Understanding Kidney Stones (Urolithiasis)

A rather painful condition known as kidney stones or renal calculi has been around thousands of years. Kidney stones (urolithiasis) are concentrations of minerals that have dissolved in the urine. The sizes can be as big as a golf ball or as small as a grain of sand. In most cases they will pass normally though urine without incident however at time it can be a painful passage. Every years there are nearly three million visits to the doctor for these and another half million end up in the emergency room with them.

There are signs that will show if a person will be more prone to these painful stones than others, one of which is a family history of them. There are blood and urine tests to find the specific factors that put a person at risk. When the factors are known they can be taken care of to cut down on the risks. At times a person will require medication in order to keep stones from forming. Should an infection be caused as a result in someone with continuous infections of the urinary tract a doctor can remove them. The infection will be followed to ensure that it is completely gone. The fact is that water is the best when it comes to the prevention.

Underlying metabolic conditions can cause kidney stones.

o Renal tubular acidosis

o Dent’s disease

o Medullary sponge kidney

o Crohn’s disease

These disorders are typically screened for when patients have frequent reoccurrences.
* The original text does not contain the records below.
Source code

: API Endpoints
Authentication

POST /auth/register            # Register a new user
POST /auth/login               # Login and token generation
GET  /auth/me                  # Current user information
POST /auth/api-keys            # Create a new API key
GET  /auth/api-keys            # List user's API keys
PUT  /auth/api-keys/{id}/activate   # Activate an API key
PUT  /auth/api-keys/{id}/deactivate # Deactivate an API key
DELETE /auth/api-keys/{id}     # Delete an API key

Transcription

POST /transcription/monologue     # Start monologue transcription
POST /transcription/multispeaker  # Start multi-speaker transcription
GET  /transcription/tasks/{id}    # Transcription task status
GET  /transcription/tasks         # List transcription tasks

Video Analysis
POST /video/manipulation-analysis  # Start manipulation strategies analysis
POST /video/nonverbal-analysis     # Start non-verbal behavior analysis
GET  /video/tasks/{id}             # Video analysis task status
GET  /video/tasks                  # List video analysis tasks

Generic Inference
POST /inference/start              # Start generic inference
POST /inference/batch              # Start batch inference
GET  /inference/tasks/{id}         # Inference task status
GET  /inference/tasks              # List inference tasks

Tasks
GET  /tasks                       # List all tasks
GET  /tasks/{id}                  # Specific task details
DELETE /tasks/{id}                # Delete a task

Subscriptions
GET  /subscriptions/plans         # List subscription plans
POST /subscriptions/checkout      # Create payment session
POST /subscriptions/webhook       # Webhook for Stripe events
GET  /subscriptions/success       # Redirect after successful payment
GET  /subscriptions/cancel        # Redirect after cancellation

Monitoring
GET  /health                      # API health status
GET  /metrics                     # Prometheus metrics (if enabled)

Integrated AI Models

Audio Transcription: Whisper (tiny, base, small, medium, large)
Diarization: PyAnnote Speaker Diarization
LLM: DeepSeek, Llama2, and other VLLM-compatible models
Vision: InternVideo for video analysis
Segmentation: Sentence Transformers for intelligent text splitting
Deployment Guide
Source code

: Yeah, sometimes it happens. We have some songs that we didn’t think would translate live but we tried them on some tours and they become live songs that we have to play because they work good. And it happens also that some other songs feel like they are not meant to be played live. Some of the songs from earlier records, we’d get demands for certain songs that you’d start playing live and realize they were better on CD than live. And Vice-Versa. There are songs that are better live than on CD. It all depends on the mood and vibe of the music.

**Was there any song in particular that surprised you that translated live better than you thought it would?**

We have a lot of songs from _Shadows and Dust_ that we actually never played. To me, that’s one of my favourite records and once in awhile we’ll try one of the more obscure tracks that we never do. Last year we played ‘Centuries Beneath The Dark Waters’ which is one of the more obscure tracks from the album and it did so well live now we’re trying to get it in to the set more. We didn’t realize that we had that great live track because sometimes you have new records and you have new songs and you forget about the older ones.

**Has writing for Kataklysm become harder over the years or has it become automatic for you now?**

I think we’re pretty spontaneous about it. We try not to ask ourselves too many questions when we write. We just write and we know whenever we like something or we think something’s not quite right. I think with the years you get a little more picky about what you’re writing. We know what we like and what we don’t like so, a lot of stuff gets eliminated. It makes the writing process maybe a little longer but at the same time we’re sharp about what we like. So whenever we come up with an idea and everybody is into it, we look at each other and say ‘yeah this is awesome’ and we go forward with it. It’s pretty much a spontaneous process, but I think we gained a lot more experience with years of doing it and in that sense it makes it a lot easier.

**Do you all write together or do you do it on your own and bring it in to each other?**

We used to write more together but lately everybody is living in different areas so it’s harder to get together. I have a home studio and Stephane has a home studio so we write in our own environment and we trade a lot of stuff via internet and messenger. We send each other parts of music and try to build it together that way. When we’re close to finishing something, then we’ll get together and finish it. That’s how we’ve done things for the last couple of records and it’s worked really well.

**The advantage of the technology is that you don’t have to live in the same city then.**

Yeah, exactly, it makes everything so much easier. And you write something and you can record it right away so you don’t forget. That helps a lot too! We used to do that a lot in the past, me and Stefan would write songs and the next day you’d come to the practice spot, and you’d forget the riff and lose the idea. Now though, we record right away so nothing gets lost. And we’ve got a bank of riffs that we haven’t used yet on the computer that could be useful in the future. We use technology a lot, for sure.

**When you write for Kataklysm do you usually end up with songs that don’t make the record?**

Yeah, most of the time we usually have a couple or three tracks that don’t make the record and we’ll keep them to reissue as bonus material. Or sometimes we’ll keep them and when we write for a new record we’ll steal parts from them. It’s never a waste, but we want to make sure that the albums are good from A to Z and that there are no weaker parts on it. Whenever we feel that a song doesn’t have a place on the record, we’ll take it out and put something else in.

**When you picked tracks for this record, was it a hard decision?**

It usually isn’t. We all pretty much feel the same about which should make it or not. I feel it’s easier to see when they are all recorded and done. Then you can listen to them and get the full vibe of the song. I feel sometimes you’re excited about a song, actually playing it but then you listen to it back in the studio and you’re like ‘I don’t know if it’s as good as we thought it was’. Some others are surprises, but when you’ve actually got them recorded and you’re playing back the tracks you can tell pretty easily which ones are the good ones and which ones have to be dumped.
These are usually done with the aide of urine tests.

Water fluoridation has also been linked to problem with kidney stones. A study was published in the Urological Research journal that shows an association between high levels of fluoride in water and painful stones. In this study urolithiasis was 4.6 times more prevalent in areas with high fluoride content.

There are a number of different types of stones:

1. Calcium oxalate stones – Caused from lack of calcium

2. Uric acid – Caused from to much protein

3. Sturvite – more common in women as they are more prone to kidney and bladder infections. These develop when the chemical balance of the urine is off from a urinary tract infection (e.g., bladder infection)

4. Calcium phosphate – generally occur in patients with hormonal or metabolic disorders such as renal tubular acidosis and hyperparathyroidism

5. Cystine – A rare congenital condition that keeps amino acid in protein from dissolving. This type requires life-long therapy.

There are a wide-range of symptoms that go along with having kidney stones, such as:

o Puss or blood in the urine as a result of damage to the kidney wall or urethra.

o A burning sensation when urinating

o The amount of urine produced can be cut down on due to an obstruction.

o Vomiting or nausea can also be caused along with fevers and chills.

o Back pain and spasms of pain

Where the pain is located and how bad it is will aid in the diagnosis of kidney stones. Stones can generally be discovered from the symptoms as well as taking x-rays or ultra sounds and running other tests.

Now that you have a basic understanding of kidney stones you should see your doctor if you think you might have them.